→ Task item
Copy, exactly as written, the lines that begin at the one containing "FIGURE4 The total" and end at the one containing "Figure 6. ( a". Skip any pictures in the data below.

START Information provided

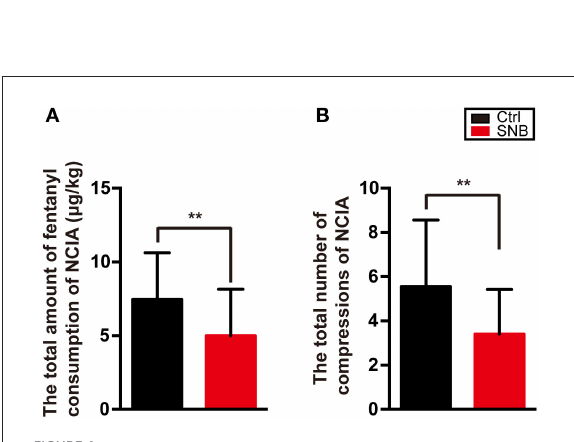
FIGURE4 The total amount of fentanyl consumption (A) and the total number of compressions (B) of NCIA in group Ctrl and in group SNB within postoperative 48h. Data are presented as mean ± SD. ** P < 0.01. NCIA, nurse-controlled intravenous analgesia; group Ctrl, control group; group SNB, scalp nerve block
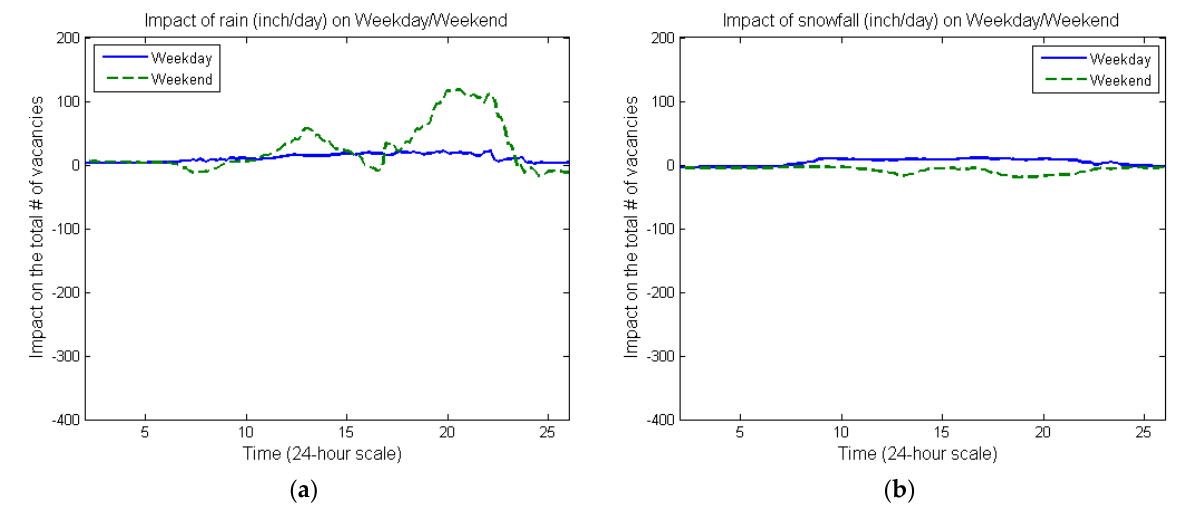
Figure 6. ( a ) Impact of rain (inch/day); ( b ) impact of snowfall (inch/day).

END Information provided
START Information provided

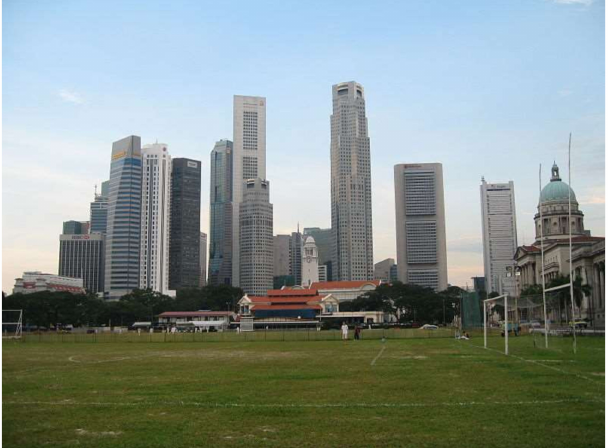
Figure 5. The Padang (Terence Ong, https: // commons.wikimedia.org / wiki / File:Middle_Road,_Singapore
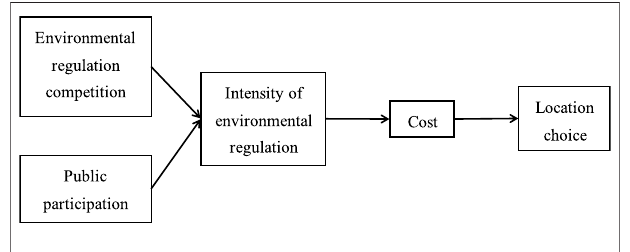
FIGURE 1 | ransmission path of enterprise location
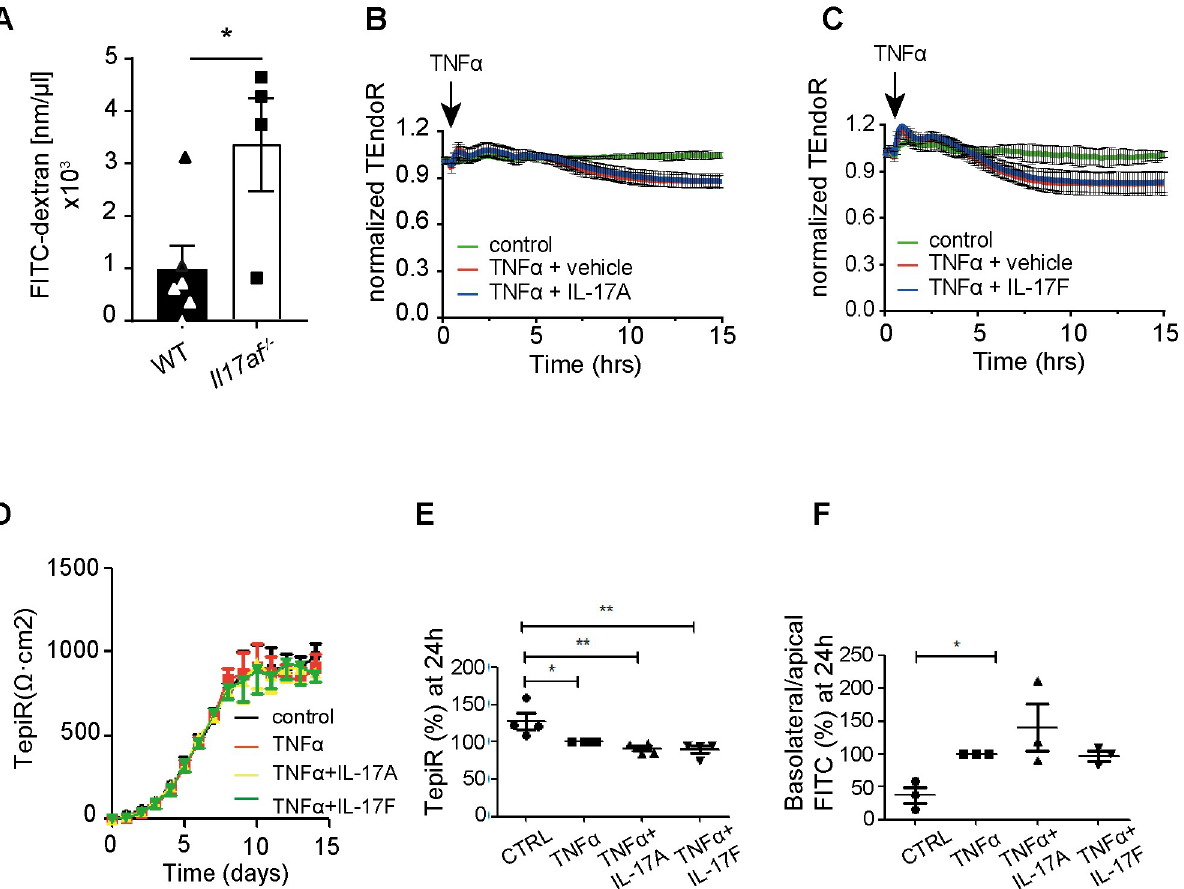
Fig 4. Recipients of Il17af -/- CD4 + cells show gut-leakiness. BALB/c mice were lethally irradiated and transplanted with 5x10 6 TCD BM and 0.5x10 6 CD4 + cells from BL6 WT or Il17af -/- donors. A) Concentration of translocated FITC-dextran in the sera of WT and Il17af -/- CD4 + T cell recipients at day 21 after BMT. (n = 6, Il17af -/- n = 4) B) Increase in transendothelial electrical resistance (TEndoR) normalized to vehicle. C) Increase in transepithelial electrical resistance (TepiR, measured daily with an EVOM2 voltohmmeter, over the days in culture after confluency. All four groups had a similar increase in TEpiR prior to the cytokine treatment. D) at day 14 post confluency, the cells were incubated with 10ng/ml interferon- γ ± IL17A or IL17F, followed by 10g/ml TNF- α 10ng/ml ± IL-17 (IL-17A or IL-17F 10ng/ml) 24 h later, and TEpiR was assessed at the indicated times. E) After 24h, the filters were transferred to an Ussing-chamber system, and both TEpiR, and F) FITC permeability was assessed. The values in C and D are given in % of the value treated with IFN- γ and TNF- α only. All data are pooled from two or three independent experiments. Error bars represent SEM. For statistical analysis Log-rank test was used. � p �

END Information provided
START Information provided

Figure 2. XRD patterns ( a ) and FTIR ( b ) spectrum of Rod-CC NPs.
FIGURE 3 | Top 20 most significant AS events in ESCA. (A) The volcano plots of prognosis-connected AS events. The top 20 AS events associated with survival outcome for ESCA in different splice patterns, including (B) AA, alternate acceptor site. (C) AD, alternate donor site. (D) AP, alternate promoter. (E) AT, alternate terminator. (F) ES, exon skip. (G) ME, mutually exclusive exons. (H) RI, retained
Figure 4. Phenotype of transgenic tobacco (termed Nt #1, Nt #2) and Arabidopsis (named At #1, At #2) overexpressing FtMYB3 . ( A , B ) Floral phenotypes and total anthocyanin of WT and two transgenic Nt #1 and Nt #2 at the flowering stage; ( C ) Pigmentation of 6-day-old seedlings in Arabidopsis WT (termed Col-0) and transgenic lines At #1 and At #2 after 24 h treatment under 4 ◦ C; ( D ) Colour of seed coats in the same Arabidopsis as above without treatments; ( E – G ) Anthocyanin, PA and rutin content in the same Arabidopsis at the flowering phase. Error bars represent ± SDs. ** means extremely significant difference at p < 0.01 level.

END Information provided

→ Exercise result
FIGURE4 The total amount of fentanyl consumption (A) and the total number of compressions (B) of NCIA in group Ctrl and in group SNB within postoperative 48h. Data are presented as mean ± SD. ** P < 0.01. NCIA, nurse-controlled intravenous analgesia; group Ctrl, control group; group SNB, scalp nerve block
Figure 6. ( a ) Impact of rain (inch/day); ( b ) impact of snowfall (inch/day).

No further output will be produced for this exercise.